Al maakt hij hier en daar onderscheid tussen arbeidsmigranten en vluchtelingen, zijn pleidooi voor open grenzen is louter gebaseerd op de voordelen van economische migratie. Het aldus verwarren van beide groepen lijkt me funest voor een zinvol debat. Alsof het economische nut van de ene groep zich laat vergelijken met de ethische problematiek van de andere. Dat nut is onder meer een hogere groei. Zo gaan in de bouw de kosten omlaag, waardoor er meer gebouwd kan worden. Maar voor wie is dat een voordeel? Voor de bouwvakkers, die hun lonen zien dalen en die met slechtere cao’s genoegen moeten nemen?
Om weer naar het eind van het gesprek terug te keren: ‘Ik ben niet bang omdat ik me geen zorgen maak mijn baan te verliezen. Mijn buurt verandert niet. Ik voel me niet bedreigd.’ Ik zou deze man een spiegel willen voorhouden. Stel dat er een goedkope Indiase wetenschapper naar Engeland komt die voor de helft van zijn salaris zijn baan inneemt. Is voor hem dan de grens bereikt?

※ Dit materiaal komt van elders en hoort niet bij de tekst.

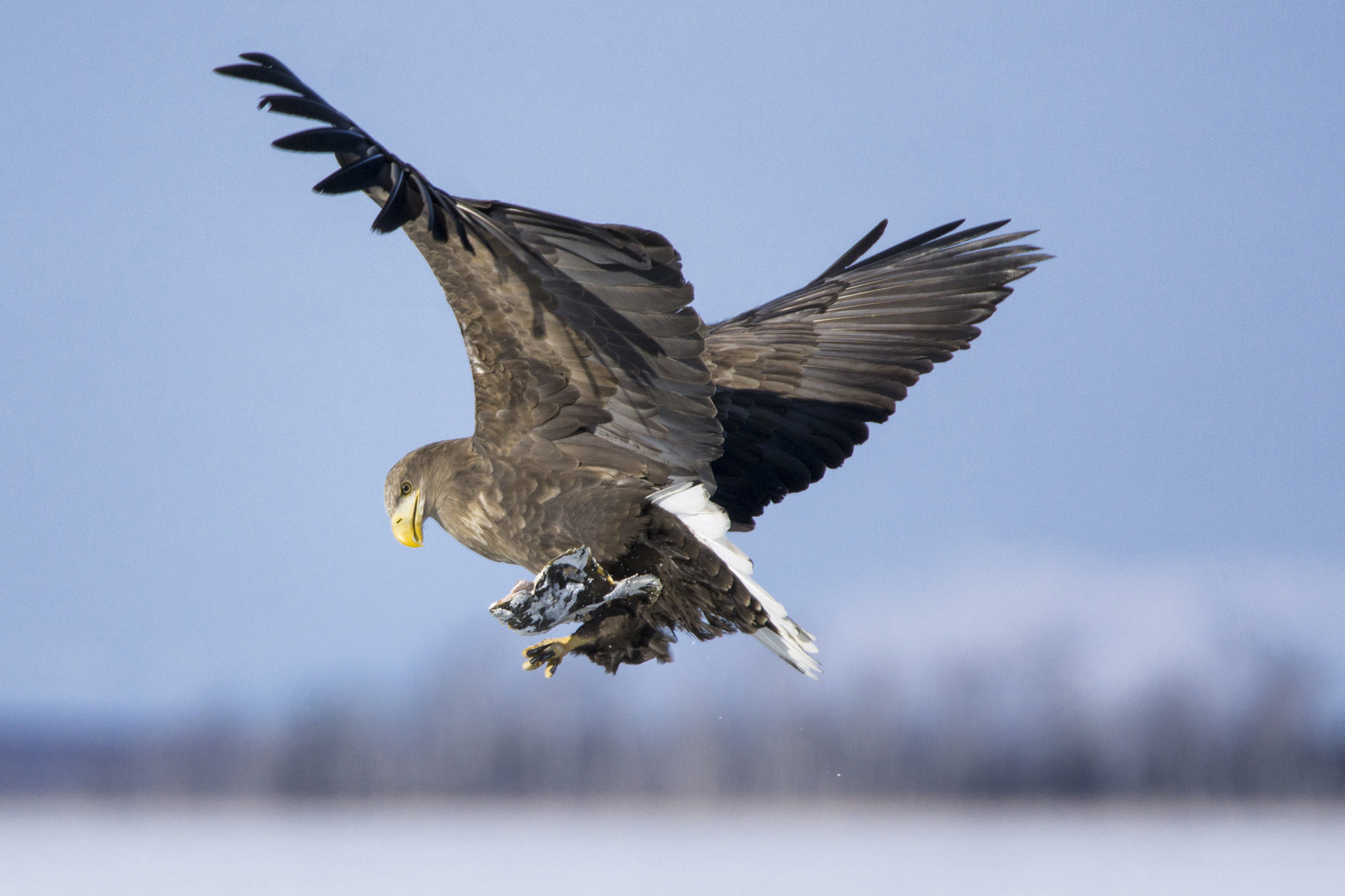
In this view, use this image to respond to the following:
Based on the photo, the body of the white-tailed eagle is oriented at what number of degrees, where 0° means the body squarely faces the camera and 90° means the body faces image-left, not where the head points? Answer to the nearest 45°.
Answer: approximately 90°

Mariette Akkerman, Utrecht
18+-leerplicht
H.J.A. Hofland pleit voor een ‘leerplicht voor vluchtelingen’ (De Groene van 14 januari). Een uitstekend voorstel, mits het geldt voor alle immigranten ongeacht leeftijd, afkomst enzovoort.
Dat is niet zo moeilijk te regelen als de inburgeringsplicht onder de leerplicht wordt gebracht, en die leerplicht wordt uitgebreid met een kenniscriterium. Voor een zelfstandig bestaan in Nederland heb je basiskennis van onder andere de taal nodig. De thans in Nederland geldende leerplicht geldt voor alle kinderen tussen vier en achttien jaar. In die periode worden zij geacht de kennis en vaardigheden, via kleuter- en basisonderwijs, te verwerven die een zelfstandig bestaan in Nederland mogelijk maken, ook als zij daarna niets meer bijleren en bijvoorbeeld geen vervolg- of hoger onderwijs volgen.

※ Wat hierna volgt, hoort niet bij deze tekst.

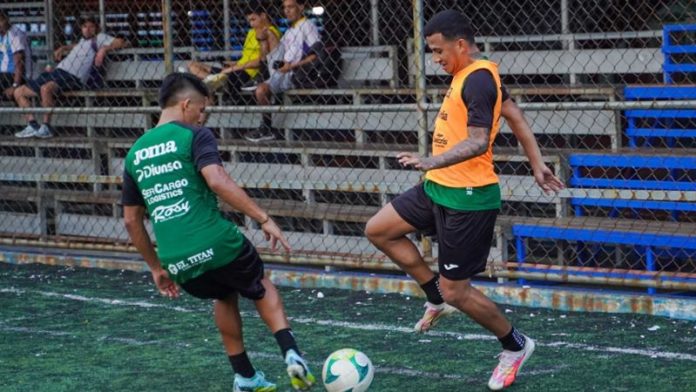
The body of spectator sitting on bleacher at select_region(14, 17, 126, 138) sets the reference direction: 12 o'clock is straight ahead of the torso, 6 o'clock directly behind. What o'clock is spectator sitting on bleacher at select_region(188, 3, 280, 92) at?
spectator sitting on bleacher at select_region(188, 3, 280, 92) is roughly at 9 o'clock from spectator sitting on bleacher at select_region(14, 17, 126, 138).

Door nu de leerplicht uit te breiden voor iedereen die tussen zijn vierde en achttiende geen of niet volledig onderwijs in Nederland volgde, ook volwassenen van 18+ , bereikt men dat uiteindelijk iedereen in Nederland de basisvaardigheden heeft voor dat zelfstandige bestaan. De overheid zal dat noodzakelijke onderwijs op enigerlei wijze moeten aanbieden.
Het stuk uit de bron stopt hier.